Soroush Mohsen G, Kheirandish Maryam, Soroosh Soosan
Rheumatology Unit, AJA University of Medical Sciences, Tehran, Iran.
Department of Internal Medicine, Shahid Beheshti Hospital, Mazandaran University of Medical Sciences, Noshahr, Iran.
Bone Rep. 2023 May 25;18:101689. doi: 10.1016/j.bonr.2023.101689. eCollection 2023 Jun.
Teriparatide is a recombinant analog of the parathyroid hormone and an anabolic treatment modality for osteoporosis. This study aimed to evaluate the effectiveness of biosimilar teriparatide (CinnoPar®, CinnaGen Co., Iran) in osteoporotic patients after at least one year of treatment.
In this multi-center, single-arm study, 239 eligible patients received subcutaneous injections of biosimilar teriparatide 20 μg once daily for at least one year. The main outcome measure was the change in bone mineral density (BMD) T-score from baseline (pre-treatment) to end of the study (post-treatment). In addition, the change in the fracture risk assessment tool (FRAX) score was calculated to estimate the 10-year probability of major and hip fractures pre-and post-treatment.
A total of 239 patients (age, 63 ± 12.14 years; female, 88.28 %) were included, of which 27.62 % (66/239), 14.64 % (35/239), and 57.74 % (138/239) received biosimilar teriparatide for 12-16 months, 17-20 months, and 21-24 months, respectively. From baseline to end of the study, the T-score at the lumbar spine increased from -2.67 ± 1.04 to -2.26 ± 1.11 (mean percent change, 13.07 ± 62.89; p-value<0.001). Similarly, the T-score at femoral neck increased from -2.18 ± 0.87 to -2.09 ± 0.93 (mean percent change, 3.81 ± 31.52; p-value = 0.006). The proportions of patients with maintained or improved BMD T-score at the lumbar spine and femoral neck sites were 85.36 % (204/239) and 69.04 % (165/239), respectively. Similar results were obtained in subgroups of patients with rheumatoid arthritis and those with a history of a previous fracture or parental hip fracture. FRAX scores did not change significantly during the study (p-values of 0.551 and 0.973 at the lumbar spine and femoral neck, respectively).

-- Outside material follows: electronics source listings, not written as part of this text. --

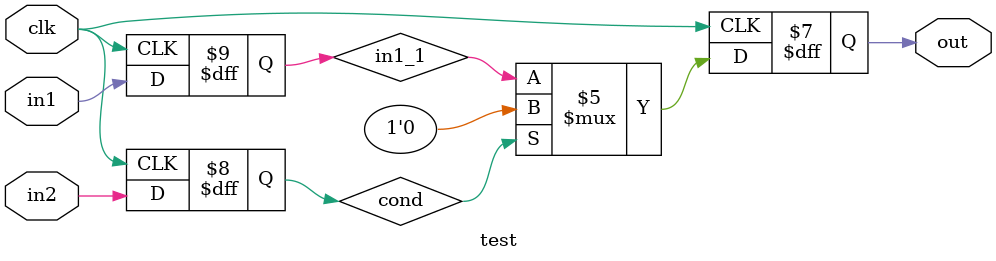
<source format=v>
module test(clk, in1, in2, out);
   // @annot{taint_source(in1)}
   // @annot{taint_source(in2)}
   // @annot{taint_sink(out)}

   // @annot{sanitize(cond)}
   // @annot{sanitize_glob(in2)}

   input clk, in1, in2;
   output out;
   
   reg    out, cond, in1_1;

   always @(posedge clk)
     in1_1 <= in1;

   always @(posedge clk)
     cond <= in2;

   always @(posedge clk)
     if (cond) begin
        out <= 0;
     end else begin
        out <= in1_1;
     end

endmodule

</source>
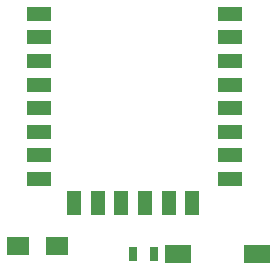
<source format=gtp>
G75*
%MOIN*%
%OFA0B0*%
%FSLAX25Y25*%
%IPPOS*%
%LPD*%
%AMOC8*
5,1,8,0,0,1.08239X$1,22.5*
%
%ADD10R,0.07480X0.06299*%
%ADD11R,0.07874X0.04724*%
%ADD12R,0.04724X0.07874*%
%ADD13R,0.03150X0.04724*%
%ADD14R,0.09055X0.05906*%
D10*
X0010632Y0016006D03*
X0023624Y0016006D03*
D11*
X0017628Y0038380D03*
X0017628Y0046254D03*
X0017628Y0054128D03*
X0017628Y0062002D03*
X0017628Y0069876D03*
X0017628Y0077750D03*
X0017628Y0085624D03*
X0017628Y0093498D03*
X0081408Y0093498D03*
X0081408Y0085624D03*
X0081408Y0077750D03*
X0081408Y0069876D03*
X0081408Y0062002D03*
X0081408Y0054128D03*
X0081408Y0046254D03*
X0081408Y0038380D03*
D12*
X0068809Y0030506D03*
X0060935Y0030506D03*
X0053061Y0030506D03*
X0045187Y0030506D03*
X0037313Y0030506D03*
X0029439Y0030506D03*
D13*
X0049085Y0013506D03*
X0056172Y0013506D03*
D14*
X0063939Y0013506D03*
X0090317Y0013506D03*
M02*

</source>
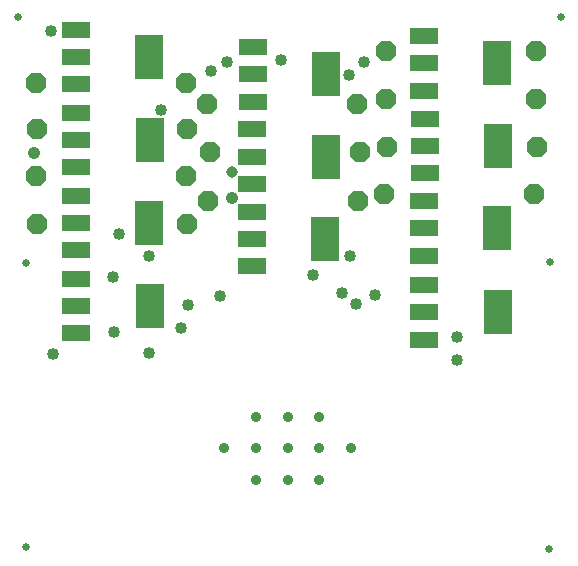
<source format=gbs>
G75*
%MOIN*%
%OFA0B0*%
%FSLAX25Y25*%
%IPPOS*%
%LPD*%
%AMOC8*
5,1,8,0,0,1.08239X$1,22.5*
%
%ADD10C,0.02572*%
%ADD11C,0.03581*%
%ADD12OC8,0.06800*%
%ADD13R,0.09600X0.05600*%
%ADD14R,0.09461X0.14973*%
%ADD15C,0.04178*%
%ADD16C,0.03981*%
%ADD17C,0.03824*%
D10*
X0013841Y0013841D03*
X0013841Y0108329D03*
X0011006Y0190376D03*
X0188329Y0108880D03*
X0192109Y0190534D03*
X0188014Y0013211D03*
D11*
X0122148Y0046676D03*
X0111597Y0046676D03*
X0111557Y0057227D03*
X0101046Y0057227D03*
X0101046Y0046676D03*
X0090494Y0046676D03*
X0079943Y0046676D03*
X0090494Y0057227D03*
X0090494Y0036124D03*
X0101046Y0036124D03*
X0111597Y0036124D03*
D12*
X0067502Y0121557D03*
X0074353Y0129195D03*
X0067187Y0137581D03*
X0074983Y0145416D03*
X0067345Y0153014D03*
X0074195Y0161479D03*
X0067187Y0168447D03*
X0017187Y0168447D03*
X0017345Y0153014D03*
X0017187Y0137581D03*
X0017502Y0121557D03*
X0124353Y0129195D03*
X0133250Y0131321D03*
X0124983Y0145416D03*
X0134038Y0147109D03*
X0124195Y0161479D03*
X0133880Y0163014D03*
X0133880Y0179077D03*
X0183880Y0179077D03*
X0183880Y0163014D03*
X0184038Y0147109D03*
X0183250Y0131321D03*
D13*
X0146405Y0129083D03*
X0146641Y0138284D03*
X0146641Y0147384D03*
X0146641Y0156484D03*
X0146405Y0165843D03*
X0146405Y0174943D03*
X0146405Y0184043D03*
X0089318Y0180421D03*
X0089318Y0171321D03*
X0089318Y0162221D03*
X0089239Y0153020D03*
X0089239Y0143920D03*
X0089239Y0134820D03*
X0089161Y0125461D03*
X0089161Y0116361D03*
X0089161Y0107261D03*
X0146405Y0110883D03*
X0146405Y0119983D03*
X0146562Y0101051D03*
X0146562Y0091951D03*
X0146562Y0082851D03*
X0030578Y0085056D03*
X0030578Y0094156D03*
X0030578Y0103256D03*
X0030499Y0112615D03*
X0030499Y0121715D03*
X0030499Y0130815D03*
X0030578Y0140331D03*
X0030578Y0149431D03*
X0030578Y0158531D03*
X0030342Y0168048D03*
X0030342Y0177148D03*
X0030342Y0186248D03*
D14*
X0054743Y0177148D03*
X0054979Y0149431D03*
X0054900Y0121715D03*
X0054979Y0094156D03*
X0113561Y0116361D03*
X0113640Y0143920D03*
X0113719Y0171321D03*
X0170806Y0174943D03*
X0171042Y0147384D03*
X0170806Y0119983D03*
X0170963Y0091951D03*
D15*
X0082502Y0130219D03*
X0016361Y0145180D03*
D16*
X0044628Y0118250D03*
X0054825Y0110869D03*
X0042817Y0103762D03*
X0042975Y0085337D03*
X0054786Y0078565D03*
X0065327Y0086804D03*
X0067758Y0094412D03*
X0078408Y0097463D03*
X0109589Y0104451D03*
X0119038Y0098408D03*
X0123762Y0094786D03*
X0130061Y0097709D03*
X0121892Y0110790D03*
X0157620Y0083605D03*
X0157620Y0076046D03*
X0121518Y0171164D03*
X0126400Y0175396D03*
X0098782Y0176026D03*
X0080908Y0175278D03*
X0075416Y0172463D03*
X0058743Y0159412D03*
X0022050Y0185809D03*
X0022660Y0078024D03*
D17*
X0082522Y0138644D03*
M02*

</source>
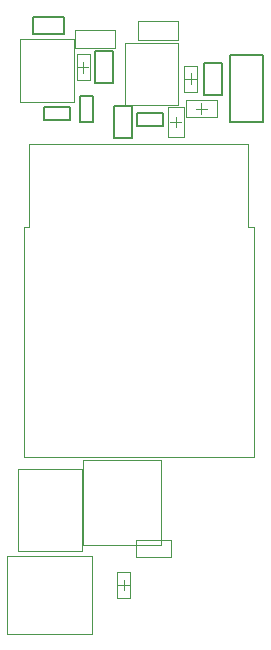
<source format=gbr>
G04*
G04 #@! TF.GenerationSoftware,Altium Limited,Altium Designer,24.9.1 (31)*
G04*
G04 Layer_Color=32768*
%FSLAX25Y25*%
%MOIN*%
G70*
G04*
G04 #@! TF.SameCoordinates,0464F855-7F2B-49EB-A455-A8C15B23BB70*
G04*
G04*
G04 #@! TF.FilePolarity,Positive*
G04*
G01*
G75*
%ADD10C,0.00787*%
%ADD11C,0.00394*%
%ADD79C,0.00197*%
%ADD80C,0.00200*%
D10*
X176350Y272858D02*
Y295142D01*
X187650D01*
Y272858D02*
Y295142D01*
X176350Y272858D02*
X187650D01*
X110685Y307953D02*
X121315D01*
Y302047D02*
Y307953D01*
X110685Y302047D02*
X121315D01*
X110685D02*
Y307953D01*
X131547Y285685D02*
Y296315D01*
X137453D01*
Y285685D02*
Y296315D01*
X131547Y285685D02*
X137453D01*
X114481Y273335D02*
X123190D01*
X114481D02*
Y277665D01*
X123190D01*
Y273335D02*
Y277665D01*
X126335Y272645D02*
Y281355D01*
X130665D01*
Y272645D02*
Y281355D01*
X126335Y272645D02*
X130665D01*
X167976Y281957D02*
Y292587D01*
X173882D01*
Y281957D02*
Y292587D01*
X167976Y281957D02*
X173882D01*
X145574Y271606D02*
X154284D01*
X145574D02*
Y275937D01*
X154284D01*
Y271606D02*
Y275937D01*
X137976Y267457D02*
Y278087D01*
X143882D01*
Y267457D02*
Y278087D01*
X137976Y267457D02*
X143882D01*
D11*
X127508Y131925D02*
X153492D01*
Y160075D01*
X127508D02*
X153492D01*
X127508Y131925D02*
Y160075D01*
X127500Y289228D02*
Y292772D01*
X125728Y291000D02*
X129272D01*
X163429Y285500D02*
Y289043D01*
X161657Y287272D02*
X165201D01*
X166929Y275500D02*
Y279043D01*
X165157Y277272D02*
X168701D01*
X156657Y272772D02*
X160201D01*
X158429Y271000D02*
Y274543D01*
X141000Y116728D02*
Y120272D01*
X139228Y118500D02*
X142772D01*
X102181Y128154D02*
X130331D01*
Y102169D02*
Y128154D01*
X102181Y102169D02*
X130331D01*
X102181D02*
Y128154D01*
D79*
X141571Y278311D02*
X159287D01*
X141571D02*
Y299020D01*
X159287D01*
Y278311D02*
Y299020D01*
X106642Y279634D02*
X124358D01*
X106642D02*
Y300342D01*
X124358D01*
Y279634D02*
Y300342D01*
X156768Y127685D02*
Y133315D01*
X145232Y127685D02*
Y133315D01*
X156768D01*
X145232Y127685D02*
X156768D01*
X109634Y237756D02*
Y265472D01*
X107665Y237756D02*
X109634D01*
X107665Y161142D02*
Y237756D01*
Y161142D02*
X184437D01*
Y237756D01*
X182469D02*
X184437D01*
X182469D02*
Y265472D01*
X109634D02*
X182469D01*
X125335Y295331D02*
X129665D01*
X125335Y286669D02*
X129665D01*
Y295331D01*
X125335Y286669D02*
Y295331D01*
X161264Y291602D02*
X165594D01*
X161264Y282941D02*
X165594D01*
Y291602D01*
X161264Y282941D02*
Y291602D01*
X161811Y280028D02*
X172047D01*
X161811Y274516D02*
X172047D01*
X161811D02*
Y280028D01*
X172047Y274516D02*
Y280028D01*
X161185Y267654D02*
Y277890D01*
X155673Y267654D02*
Y277890D01*
X161185D01*
X155673Y267654D02*
X161185D01*
X138835Y114169D02*
X143165D01*
X138835Y122831D02*
X143165D01*
X138835Y114169D02*
Y122831D01*
X143165Y114169D02*
Y122831D01*
X127327Y129917D02*
Y157083D01*
X105673Y129917D02*
X127327D01*
X105673D02*
Y157083D01*
X127327D01*
D80*
X124913Y297417D02*
Y303583D01*
Y297417D02*
X138087D01*
Y303583D01*
X124913D02*
X138087D01*
X159016Y300189D02*
Y306354D01*
X145843D02*
X159016D01*
X145843Y300189D02*
Y306354D01*
Y300189D02*
X159016D01*
M02*

</source>
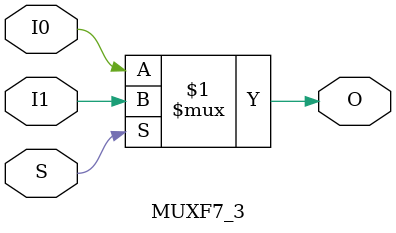
<source format=v>
module MUXF7_3(output O, input I0, I1, S);
  assign O = S ? I1 : I0;
endmodule
</source>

We observed considerable improvements in BMD following treatment with the biosimilar teriparatide for one year or more. The biosimilar teriparatide can be considered as an effective treatment option in female and male patients with osteoporosis.

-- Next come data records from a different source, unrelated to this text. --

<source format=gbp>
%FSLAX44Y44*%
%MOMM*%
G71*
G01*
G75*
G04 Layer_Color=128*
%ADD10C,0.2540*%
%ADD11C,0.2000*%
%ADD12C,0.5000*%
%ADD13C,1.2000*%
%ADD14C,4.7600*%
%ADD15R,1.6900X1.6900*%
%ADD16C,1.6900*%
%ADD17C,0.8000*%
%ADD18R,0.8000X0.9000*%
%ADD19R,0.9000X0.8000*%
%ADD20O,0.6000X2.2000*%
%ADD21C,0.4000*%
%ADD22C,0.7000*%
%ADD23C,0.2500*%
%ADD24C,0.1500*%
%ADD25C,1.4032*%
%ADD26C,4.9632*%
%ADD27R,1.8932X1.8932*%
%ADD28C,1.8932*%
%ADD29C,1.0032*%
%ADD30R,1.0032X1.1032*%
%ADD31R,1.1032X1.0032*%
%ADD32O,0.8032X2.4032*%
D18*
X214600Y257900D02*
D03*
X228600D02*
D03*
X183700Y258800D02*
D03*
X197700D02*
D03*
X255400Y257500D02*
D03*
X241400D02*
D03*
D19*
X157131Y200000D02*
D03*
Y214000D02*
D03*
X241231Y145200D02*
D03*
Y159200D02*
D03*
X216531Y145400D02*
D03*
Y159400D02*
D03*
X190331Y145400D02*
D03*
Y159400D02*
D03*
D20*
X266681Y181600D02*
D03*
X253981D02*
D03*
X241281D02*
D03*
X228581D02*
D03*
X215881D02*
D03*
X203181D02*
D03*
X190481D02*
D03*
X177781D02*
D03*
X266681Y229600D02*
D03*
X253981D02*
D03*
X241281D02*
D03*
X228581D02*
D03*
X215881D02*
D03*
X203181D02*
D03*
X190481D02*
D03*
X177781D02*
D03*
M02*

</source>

特立帕肽是一种甲状旁腺激素的重组类似物,是骨质疏松症的一种促合成治疗方式。本研究旨在评估生物类似物特立帕肽(CinnoPar®,伊朗CinnaGen公司)在治疗至少一年后的骨质疏松症患者中的有效性。
在这项多中心、单臂研究中,239名符合条件的患者接受皮下注射生物类似物特立帕肽20μg,每日一次,持续至少一年。主要结局指标是骨密度(BMD)T值从基线(治疗前)到研究结束(治疗后)的变化。此外,计算骨折风险评估工具(FRAX)评分的变化,以估计治疗前后10年主要骨折和髋部骨折的概率。
共纳入239名患者(年龄,63±12.14岁;女性,88.28%),其中27.62%(66/239)、14.64%(35/239)和57.74%(138/239)分别接受生物类似物特立帕肽治疗12 - 16个月、17 - 20个月和21 - 24个月。从基线到研究结束,腰椎的T值从 -2.67±1.04增加到 -2.26±1.11(平均变化百分比,13.07±62.89;p值<0.001)。同样,股骨颈的T值从 -2.18±0.87增加到 -2.09±0.93(平均变化百分比,3.81±31.52;p值 = 0.006)。腰椎和股骨颈部位骨密度T值维持或改善的患者比例分别为85.36%(204/239)和69.04%(165/239)。类风湿关节炎患者亚组以及有既往骨折或父母髋部骨折病史的患者亚组也得到了类似结果。研究期间FRAX评分没有显著变化(腰椎和股骨颈的p值分别为0.551和0.973)。
我们观察到使用生物类似物特立帕肽治疗一年或更长时间后骨密度有显著改善。生物类似物特立帕肽可被视为骨质疏松症女性和男性患者的一种有效治疗选择。